The only thing we have to scale, is scale itself
In this article I dive into a concept I’ve been thinking about lately.
“Franklin D. Roosevelt’s First Inauguration, Washington, D.C., March 4, 1933.” Photograph. National Archives and Records Administration, College Park, MD. Accessed October 13, 2025. https://www.archives.gov/. (Edited by the author)
‘We do X at scale.’
‘Governance at scale.’
‘Deployment at scale.’
In my line of work, I hear these phrases on an almost hourly basis. What I’ve come to conclude that in the age of AI, scale itself is scaling. Everything is getting bigger, faster. Everything is getting more and will only get more more.

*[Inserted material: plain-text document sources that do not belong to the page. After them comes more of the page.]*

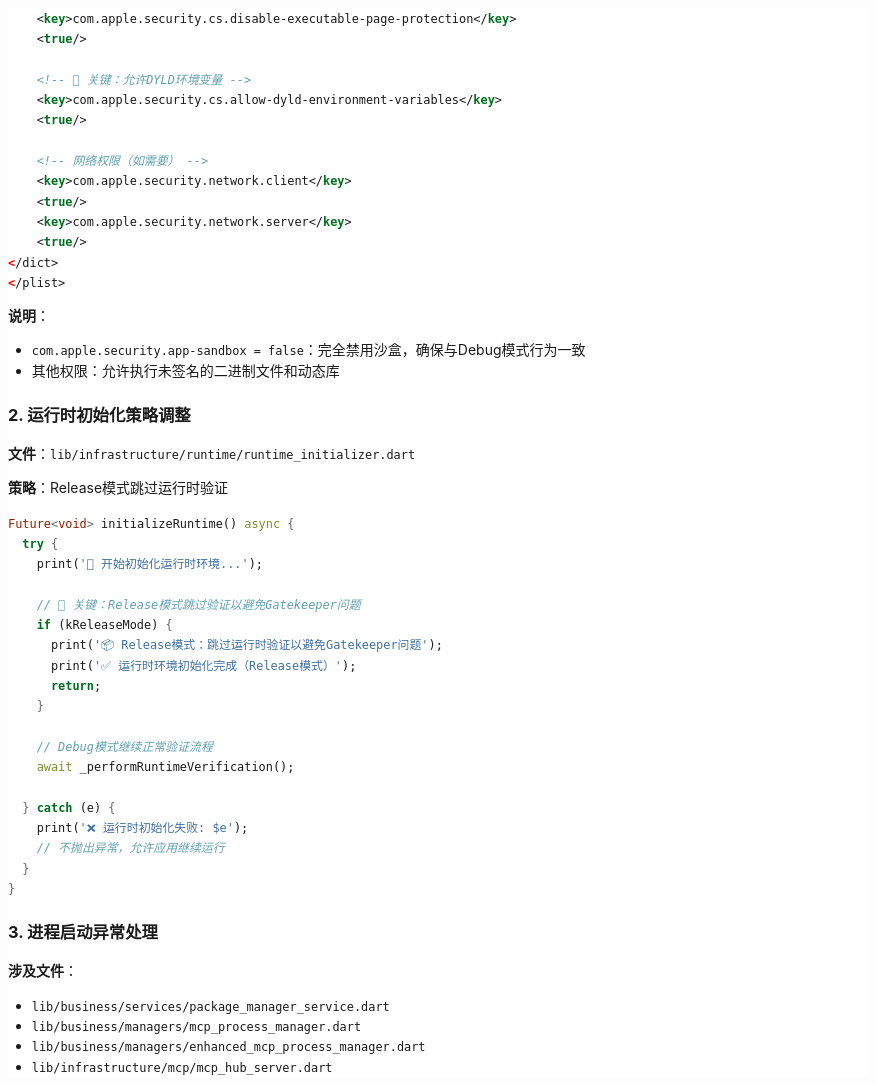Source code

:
 ```xml
	<key>com.apple.security.cs.disable-executable-page-protection</key>
	<true/>
	
	<!-- 🔑 关键：允许DYLD环境变量 -->
	<key>com.apple.security.cs.allow-dyld-environment-variables</key>
	<true/>
	
	<!-- 网络权限（如需要） -->
	<key>com.apple.security.network.client</key>
	<true/>
	<key>com.apple.security.network.server</key>
	<true/>
</dict>
</plist>
```

**说明**：
- `com.apple.security.app-sandbox = false`：完全禁用沙盒，确保与Debug模式行为一致
- 其他权限：允许执行未签名的二进制文件和动态库

### 2. 运行时初始化策略调整

**文件**：`lib/infrastructure/runtime/runtime_initializer.dart`

**策略**：Release模式跳过运行时验证
```dart
Future<void> initializeRuntime() async {
  try {
    print('🔄 开始初始化运行时环境...');
    
    // 🔑 关键：Release模式跳过验证以避免Gatekeeper问题
    if (kReleaseMode) {
      print('📦 Release模式：跳过运行时验证以避免Gatekeeper问题');
      print('✅ 运行时环境初始化完成（Release模式）');
      return;
    }
    
    // Debug模式继续正常验证流程
    await _performRuntimeVerification();
    
  } catch (e) {
    print('❌ 运行时初始化失败: $e');
    // 不抛出异常，允许应用继续运行
  }
}
```

### 3. 进程启动异常处理

**涉及文件**：
- `lib/business/services/package_manager_service.dart`
- `lib/business/managers/mcp_process_manager.dart`
- `lib/business/managers/enhanced_mcp_process_manager.dart`
- `lib/infrastructure/mcp/mcp_hub_server.dart`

I was running some basic financial modelling on some companies recently. I thought it would be interesting to compare market cap with number of employees. Company A had a market cap of over $200bn, and over 100,000 employees. Company B had a market cap of over $400bn and under 4,000. It made me think that in the age of AI, growth is no longer about headcount or stacking tools or opening offices around the world.
It struck me that Company A - in the age of AI - seems suddenly structurally vulnerable. Even if Company B is ‘overperforming’, it is doing so at a lot less risk than Company A. What Company B has done is scale itself far beyond what was previously thought possible without a massive workforce.
There was a time when having a large workforce was a point of pride.
The early modern enterprises (think Sage Software, Oracle, Adobe, Salesforce) have become an immovable hive of interdependent systems and processes constantly feeding (and feeding off of) each other. They were built to function in a certain way - categorise and organise data for humans to interpret and action. They have become plumbing for data. Now, we have decades of fundamental laws of data plumbing firmly established. Think ITIL, RDBMS, ETL Frameworks, Enterprise Data Warehousing or Master Data Management.
Plumbing for data is not what is interesting anymore. We can build data plumbing systems in a heartbeat.
So the modern enterprise - I don’t think we should even call it that - can move on from that. It’s not interesting to create tools to manage massive amounts of human input. What is interesting now is how an enterprise can scale beyond that. The real challenge is what organisations can now do to make that data coherent and composable.
AI accelerates everything - decision-making, production, communication - but acceleration without structure leads to noise. Strategy must evolve from controlling outputs to designing conditions: modular architectures, transparent data, and adaptive governance that allow intelligence to expand without eroding trust. To scale successfully is no longer to grow - it’s to stay intelligible while growing.
The next advantage belongs to those who can scale understanding as fast as they scale execution. Brands, systems, and teams that translate complexity into clarity will define the post-automation era. The future enterprise won’t compete on speed or size, but on its capacity to remain whole as it multiplies. Because the only thing left to scale, now, is scale itself.